Wednesday, 14 June 2023

Luckock on Communion in Both Kinds

Clearing out books, I read a few pages of Herbert Mortimer Luckock's The Divine Liturgy: Being the Order for Holy Communion Historically, Doctrinally, and Devotionally set forth in Fifty Portion (London: Rivingtons, 1889). Given his Catholic stance, he seemed worth noting his comments on the doctrine of concomitance (pages 340-341, footnotes removed) to add to earlier posts Against Withholding the Cup and A History of Withholding the Cup:

It has been sought to justify Communion in one kind by the doctrine of concomitance, which implies that "whole Christ is present after consecration under either species of bread or wine." The Eastern Church, though opposed entirely to the denial of the Cup to the laity, has sanctioned the principle of concomitance by its administration of Wine alone in infant Communion.

Without entering upon a subject, which has been largely debated, it must suffice to plead the example of Christ; what He gave could not but have a virtue of its own. Through the refusal of the Cup therefore, the laity are deprived of their rights, and even the doctors of the Council of Trent indirectly admitted it; for they dared not to deny that those who received in one kind only were deprived of any grace, but they limited the loss to any grace that was necessary for salvation.

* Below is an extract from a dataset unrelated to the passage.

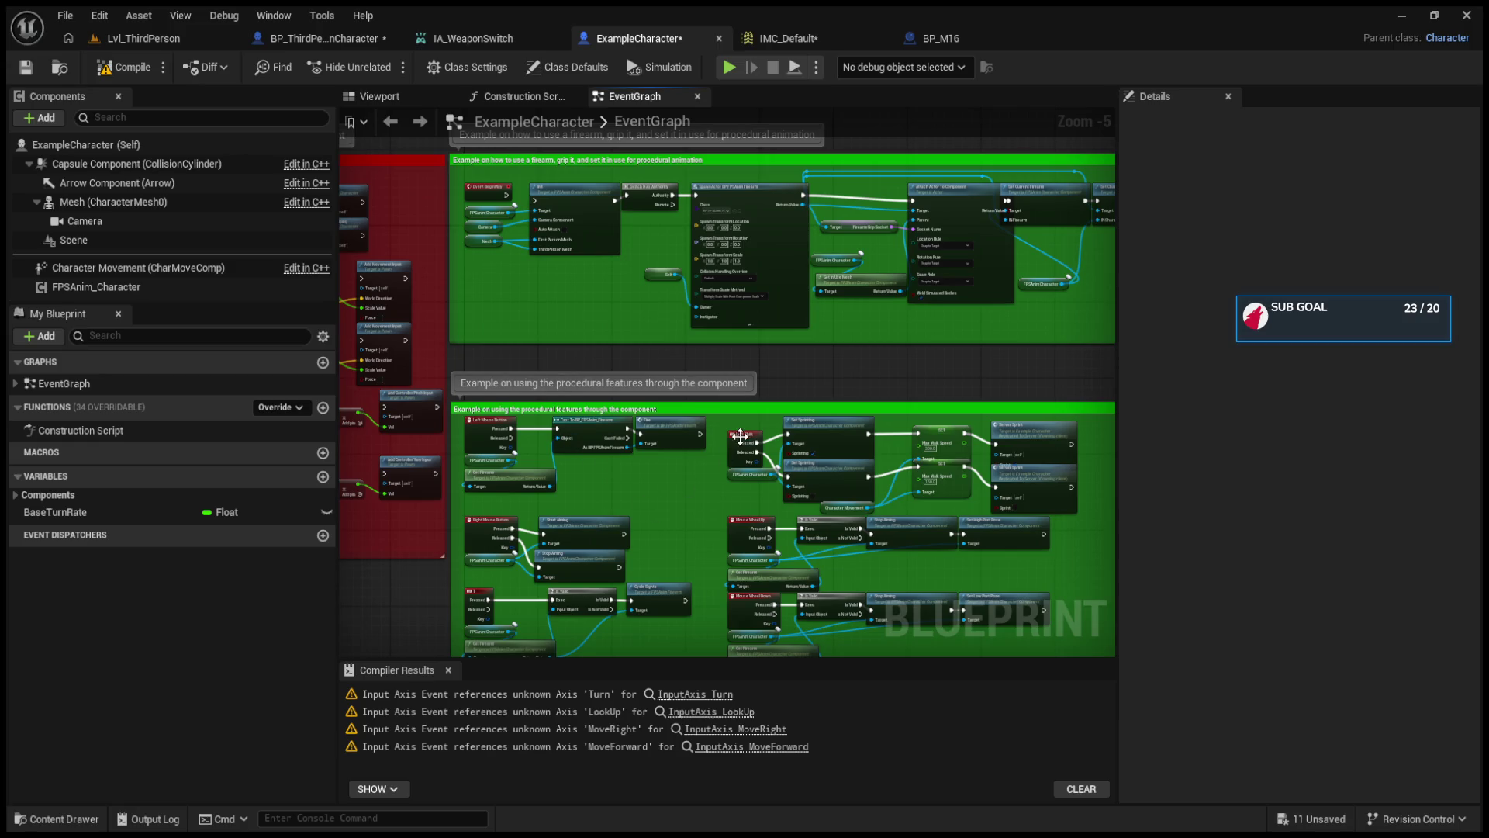
{"action": "left_click_drag", "start_coordinate": [654, 510], "coordinate": [799, 422]}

While then it is our bounden duty to take every precaution against any accident which may lead to even the least irreverence, nothing can justify our withholding that which Christ Himself gave at the institution of the Feast, or which He designated as of such vital import when he said, "Except ye eat the Flesh of the Son of Man and drink His Blood, ye have no life in you. He that eateth My Flesh and drinketh My Blood, dwelleth in Me and I in him."